Suitability of PCR primers for characterizing invertebrate communities from soil and leaf litter targeting metazoan 18S ribosomal or cytochrome oxidase I (COI) genes

- Universal 18S primers are accurate in identification of animal voucher DNA and eDNA.
- Degenerate COI primers consistently amplify bacterial eDNA rather than animal eDNA.
- A wide breadth of invertebrate taxa can be amplified by universal 18S PCR primers.

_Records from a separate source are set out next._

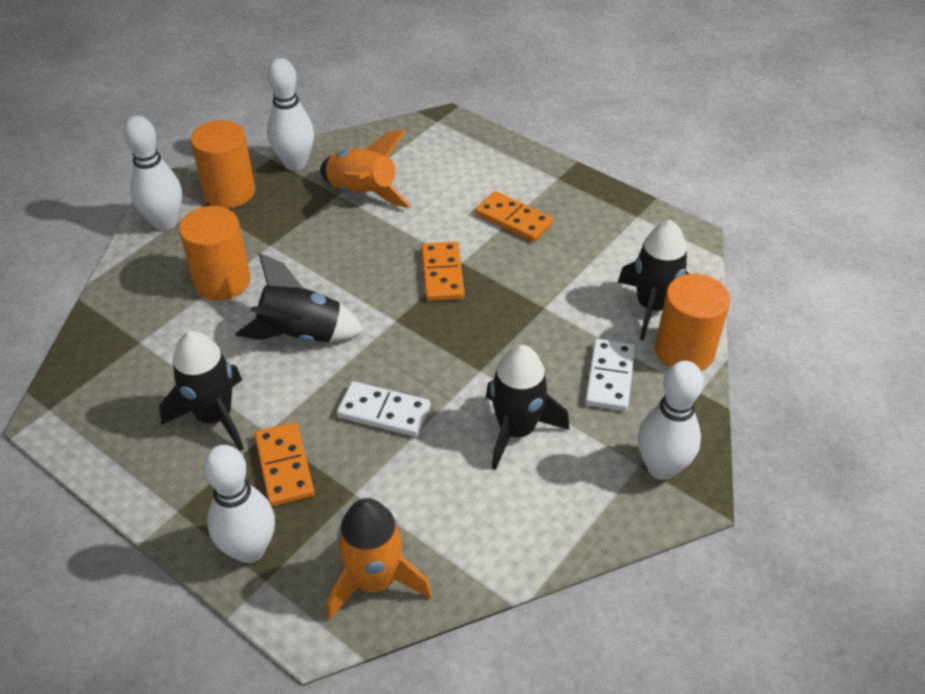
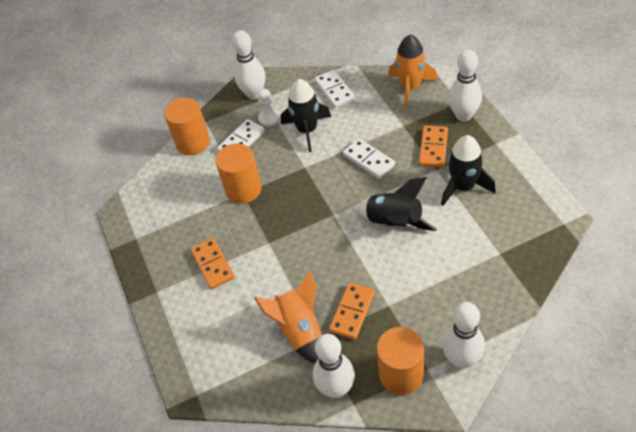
camera: 145 degrees left, 5 degrees up
orange cylinder [179,206,250,300] -> orange cylinder moved to [215,143,262,204]
orange domino [421,241,465,301] -> orange domino moved to [329,282,375,340]
black rocket [618,220,689,341] -> none
none -> white pawn [258,89,280,126]
none -> white domino [315,70,355,108]

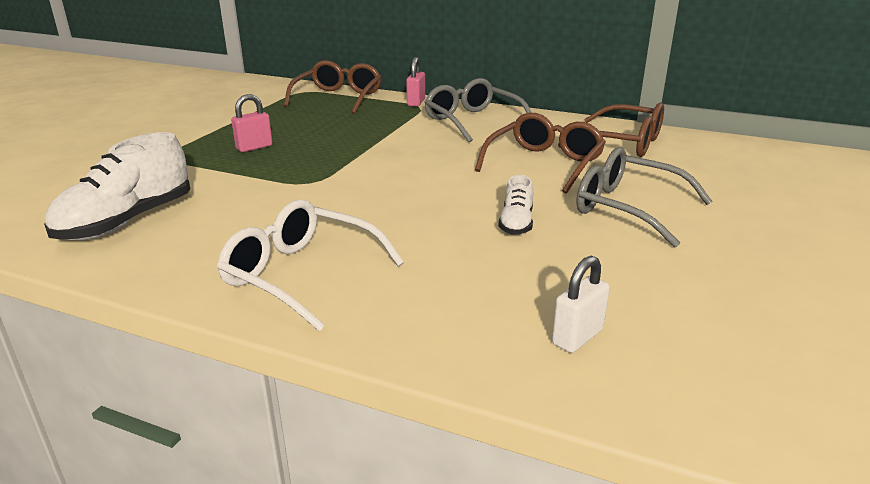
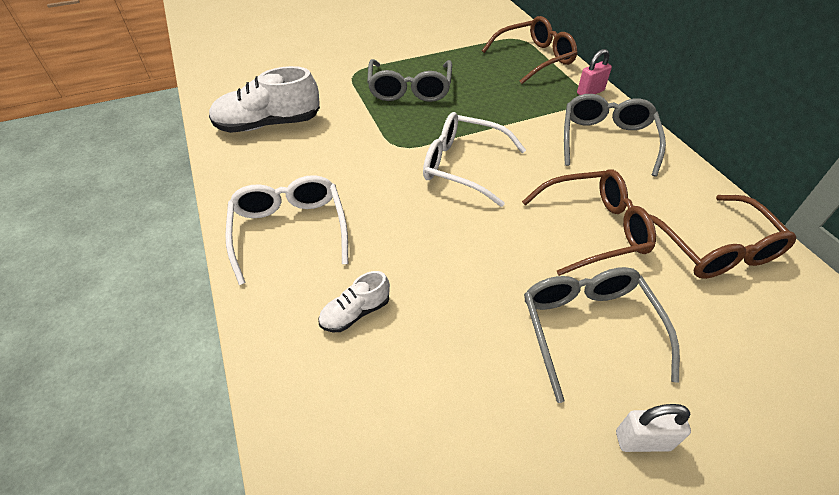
camera: 45 degrees right, 20 degrees up
pink padlock [231,94,273,152] -> grey glasses [367,59,452,102]
white shoe [498,175,533,235] -> white shoe moved to [318,271,390,332]
white padlock [552,256,610,353] -> white padlock moved to [616,404,691,452]
none -> white glasses [423,112,526,207]

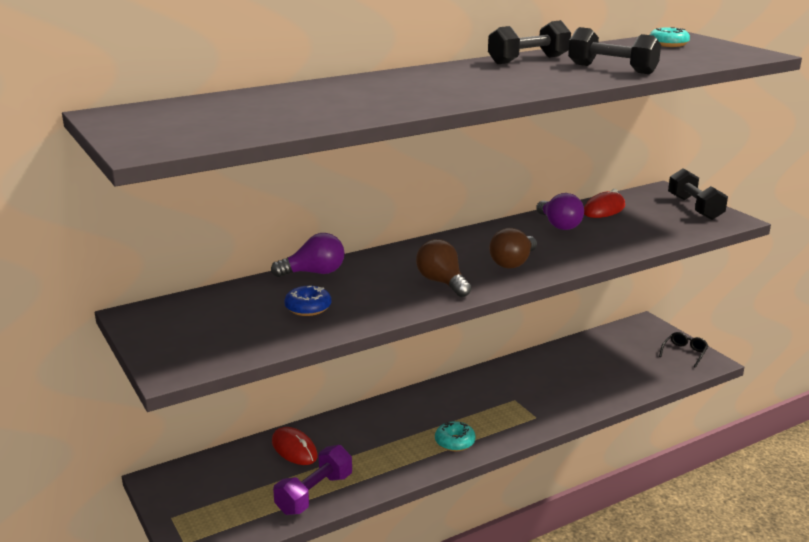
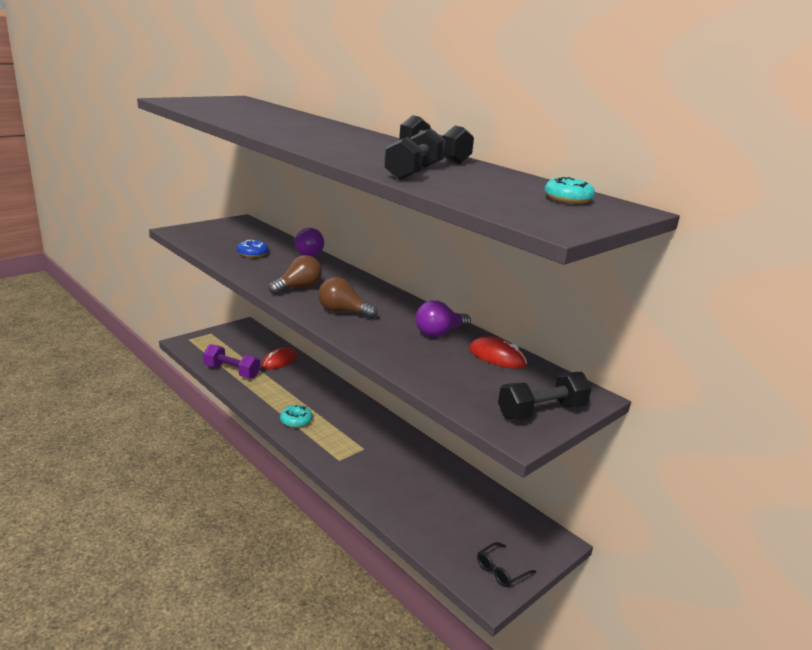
camera: 75 degrees right, 0 degrees up
black glasses [659,332,709,367] -> black glasses turned 120 degrees clockwise [477,542,536,587]

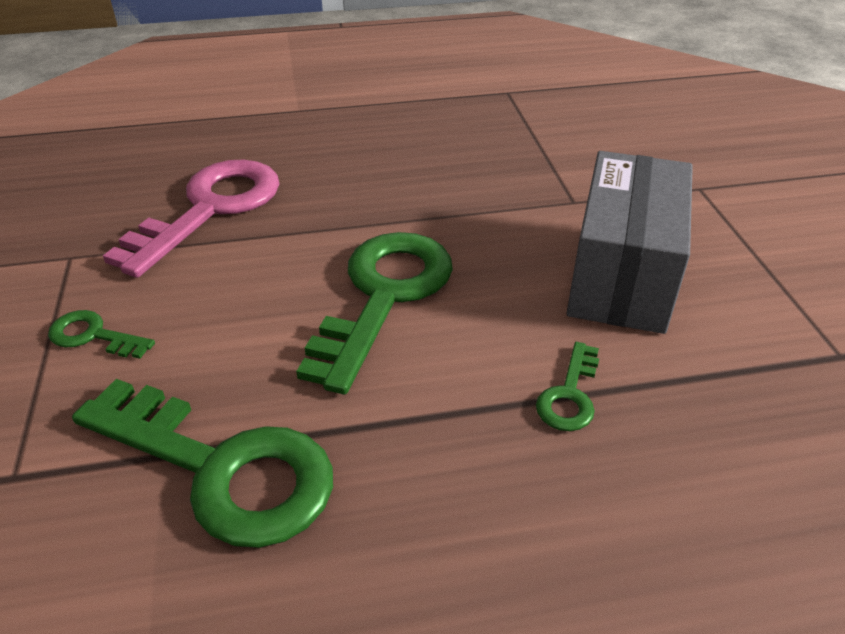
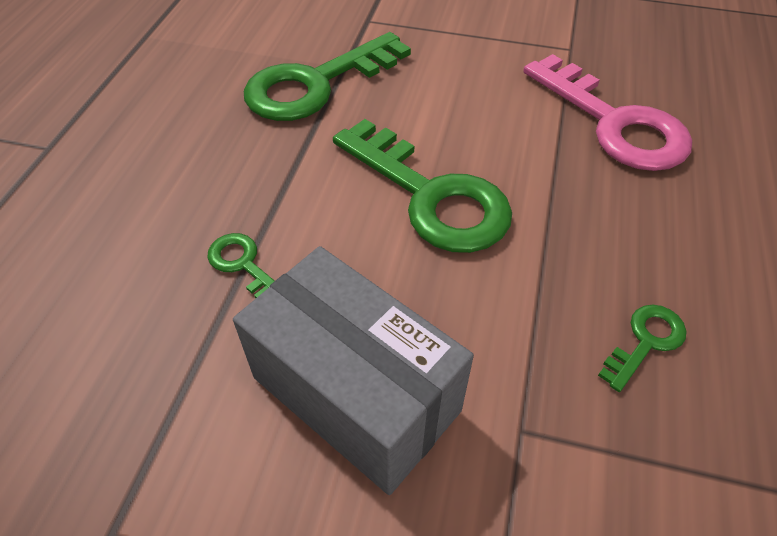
camera: 115 degrees right, 10 degrees up
green key [48,310,155,359] -> green key moved to [598,305,686,392]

Sequencing of environmental DNA (eDNA) for community analysis (i.e., eDNA metabarcoding) is already well established and applied in molecular microbial ecology. However, molecular methods for use in soil animal studies require further development before high-throughput sequencing can be considered a reliable technique in community ecology. To aid in this effort, we compare primers that target two frequently used genetic markers, mitochondrial cytochrome oxidase (COI) and ribosomal 18S genes, to determine their utility in broad soil animal eDNA studies. DNA was analyzed from individually identified invertebrates to test the efficiency of the primer sets in successfully targeting animal DNA and identification through sequencing. Primers were also tested for amplification of faunal genes from forest soil and leaf litter eDNA. Targeting the 18S gene resulted in the most successful amplification and correct identification of a wide range of individual invertebrate taxa, and was the most reliable primer set for use in eDNA analysis of invertebrate communities spanning several phyla. In contrast, the selected COI primers were inefficient in identifying a wide range of invertebrates, and amplified mostly bacterial sequences from eDNA.